Rep. Mark Amodei (R-Nev.) also appeared willing to work to update the law.
“It’s time,” he said. “We should take a look at that and should do some reform.”
Former Rep. Nick Rahall (D-W.Va.) pushed a bill to change the mining law that passed the House in 2007, but was blocked in the Senate by then-Majority Leader Harry Reid (D-Nev.), whose state is one of the top gold-producing regions in the country.
Amodei later told Bloomberg Environment that Congress should hold hearings on the law in which they listen to representatives from mining states to see how siting and regulation is dealt with on the local level.
The National Mining Association, the trade association for the industry, opposes any changes, as do some of the Republicans on the committee.
“This legislation is designed to cripple the domestic mining industry by making new and existing operations unprofitable,” Rep. Paul Gosar (R-Ariz.), the ranking member of the subcommittee, said in his opening statement.

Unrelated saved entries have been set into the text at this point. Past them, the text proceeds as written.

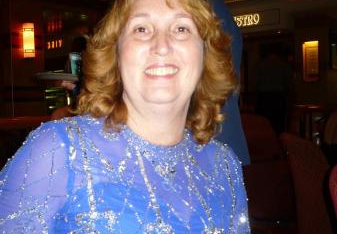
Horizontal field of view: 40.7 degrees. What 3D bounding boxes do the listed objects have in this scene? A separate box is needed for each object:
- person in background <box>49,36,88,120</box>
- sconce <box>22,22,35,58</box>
[{"bbox_3d":[-0.830,0.020,4.300,0.450,1.580,0.500,-1,3,-6],"label":"person in background"},{"bbox_3d":[-1.720,-0.940,5.600,0.090,0.430,0.130,2,4,38],"label":"sconce"}]

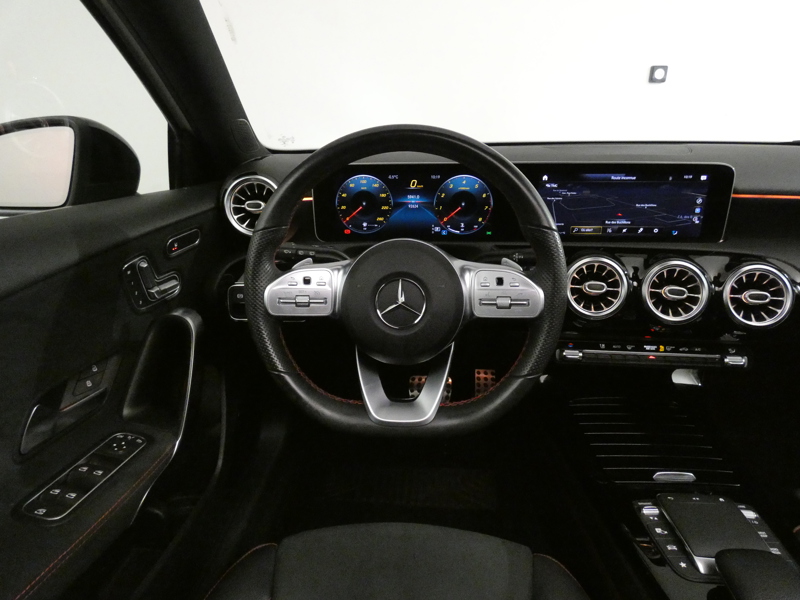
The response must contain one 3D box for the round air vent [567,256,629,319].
[{"bbox_3d":[0.264,-0.020,0.634,0.090,0.090,0.035,1,13,3],"label":"round air vent"}]

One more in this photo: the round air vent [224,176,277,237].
[{"bbox_3d":[-0.221,-0.148,0.717,0.090,0.090,0.035,-1,15,-3],"label":"round air vent"}]

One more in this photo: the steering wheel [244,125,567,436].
[{"bbox_3d":[0.006,-0.022,0.555,0.372,0.361,0.080,0,1,0],"label":"steering wheel"}]

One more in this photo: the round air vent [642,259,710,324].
[{"bbox_3d":[0.366,-0.015,0.627,0.090,0.090,0.035,1,13,3],"label":"round air vent"}]

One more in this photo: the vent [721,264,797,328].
[{"bbox_3d":[0.472,-0.009,0.622,0.090,0.090,0.035,1,13,3],"label":"vent"}]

Democrats are eager for some bipartisan support to push the measure through the Democratic-controlled House and the Republican-controlled Senate. Subcommittee Chairman Rep. Alan Lowenthal (D-Calif.) said the mining industry’s opposition is blocking movement on any kind of updates.
“There’s a win-win to be found here,” he said. “We need the mining industry to come to the table to find that win-win, and unfortunately we haven’t found much appetite on their side to come to the table.”